What’s Wrong With Twitter: #TooFarLeft

“The hashtag ‘TooFarLeft’ trended on Twitter on Saturday morning, in part because of comments made Friday by former President Obama…Obama spoke at a fundraising meeting Friday evening and warned donors of the danger of the 2020 Democratic primary field moving too far to the left.”

-Marty Johnson, “‘Too Far Left’ hashtag trends on Twitter.” TheHill.com. November 16, 2019.

I don’t use Twitter. But, I read this piece and thought it might be a useful corrective. The Overton Window for political discourse in the United States runs from the moderate conservatism of your run-of-the-mill educated liberal elite to the extremist ideologies of the radical right. If this is your starting point, then it’s not terribly difficult to be “too far left” of the bounds of this framework.

But, scanning through the #toofarleft hashtag, I almost immediately had misgivings. We need to redefine the boundaries of our political conversation, if for no other reason to diversify the universe of views, foster creative solutions to problems and make the conversation more interesting. It is clear to me that this is not what is happening on Twitter.

We need more people speaking with perspectives from the Left because that is what is missing. But, identity isn’t a perspective. Identity informs a perspective.

We cannot share our lived experience. It is impossible to convey what it’s like to be a combat veteran, mother, addict or any of the other infinite aspects of our selves that inform our understanding of the world. Yet, the arguments frequently offered these days take the form of: “As an X…” You’ve immediately reduced your experience to that one thing and you’ve alienated your audience by referencing an experience they don’t share.
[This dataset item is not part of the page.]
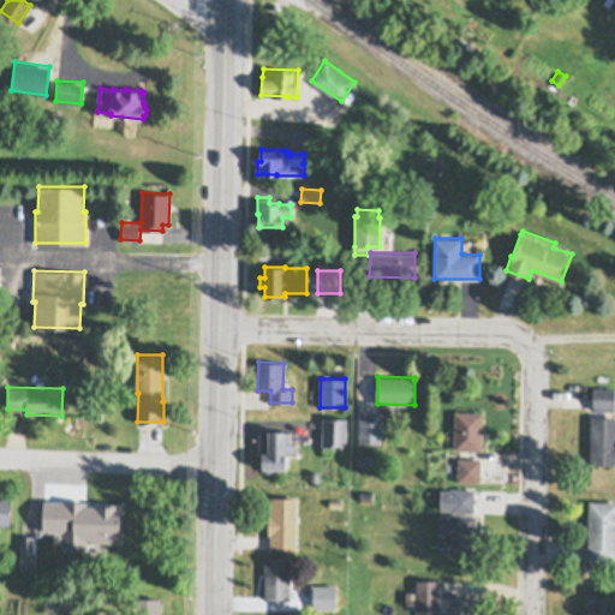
[(593,387),(614,387),(614,408),(593,408),(593,387)]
Or, if they do share it, chances are they already share your perspective. You’re preaching to the choir and alienated everyone else. And this is true everywhere. It doesn’t matter if you a devote Catholic against abortion talking about souls, a scientist advocating for artificial intelligence, or protesting in the Extinction Rebellion, you have to start not with yourself but with the perspective of The Other; we all do.

This is one of the central problems with social media. It erases the audience, or rather, you become your own audience, with the rest of the world listening in on your interior dialogue. Why would we want to do that to ourselves or to the world?